- WHAT IS NEEDED -
The answer should be every line below, retyped exactly.

--- SOURCE MATERIAL Enclosed Below ---

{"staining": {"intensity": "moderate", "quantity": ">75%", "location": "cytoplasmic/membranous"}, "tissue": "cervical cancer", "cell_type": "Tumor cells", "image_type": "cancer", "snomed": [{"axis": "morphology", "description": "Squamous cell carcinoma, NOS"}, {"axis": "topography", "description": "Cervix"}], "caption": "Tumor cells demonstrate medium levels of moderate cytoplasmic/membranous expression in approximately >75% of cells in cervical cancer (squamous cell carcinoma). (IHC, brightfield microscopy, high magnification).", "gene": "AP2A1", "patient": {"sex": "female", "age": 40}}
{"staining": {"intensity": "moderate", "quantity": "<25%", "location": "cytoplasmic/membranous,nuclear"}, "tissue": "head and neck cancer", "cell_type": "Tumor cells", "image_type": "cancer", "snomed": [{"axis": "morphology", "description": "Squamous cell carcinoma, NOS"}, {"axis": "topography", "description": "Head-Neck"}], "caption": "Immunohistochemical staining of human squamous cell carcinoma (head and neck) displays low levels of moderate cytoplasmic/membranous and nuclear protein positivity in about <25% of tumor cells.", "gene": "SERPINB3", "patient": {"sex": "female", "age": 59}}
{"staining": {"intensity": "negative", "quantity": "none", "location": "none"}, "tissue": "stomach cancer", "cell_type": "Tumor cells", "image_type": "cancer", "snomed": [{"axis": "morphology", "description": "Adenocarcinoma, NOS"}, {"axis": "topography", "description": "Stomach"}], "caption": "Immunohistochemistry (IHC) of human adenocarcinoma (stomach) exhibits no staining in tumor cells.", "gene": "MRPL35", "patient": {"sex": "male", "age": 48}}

--- End of Enclosed SOURCE MATERIAL ---

- WRITTEN ANSWER -
{"staining": {"intensity": "moderate", "quantity": ">75%", "location": "cytoplasmic/membranous"}, "tissue": "cervical cancer", "cell_type": "Tumor cells", "image_type": "cancer", "snomed": [{"axis": "morphology", "description": "Squamous cell carcinoma, NOS"}, {"axis": "topography", "description": "Cervix"}], "caption": "Tumor cells demonstrate medium levels of moderate cytoplasmic/membranous expression in approximately >75% of cells in cervical cancer (squamous cell carcinoma). (IHC, brightfield microscopy, high magnification).", "gene": "AP2A1", "patient": {"sex": "female", "age": 40}}
{"staining": {"intensity": "moderate", "quantity": "<25%", "location": "cytoplasmic/membranous,nuclear"}, "tissue": "head and neck cancer", "cell_type": "Tumor cells", "image_type": "cancer", "snomed": [{"axis": "morphology", "description": "Squamous cell carcinoma, NOS"}, {"axis": "topography", "description": "Head-Neck"}], "caption": "Immunohistochemical staining of human squamous cell carcinoma (head and neck) displays low levels of moderate cytoplasmic/membranous and nuclear protein positivity in about <25% of tumor cells.", "gene": "SERPINB3", "patient": {"sex": "female", "age": 59}}
{"staining": {"intensity": "negative", "quantity": "none", "location": "none"}, "tissue": "stomach cancer", "cell_type": "Tumor cells", "image_type": "cancer", "snomed": [{"axis": "morphology", "description": "Adenocarcinoma, NOS"}, {"axis": "topography", "description": "Stomach"}], "caption": "Immunohistochemistry (IHC) of human adenocarcinoma (stomach) exhibits no staining in tumor cells.", "gene": "MRPL35", "patient": {"sex": "male", "age": 48}}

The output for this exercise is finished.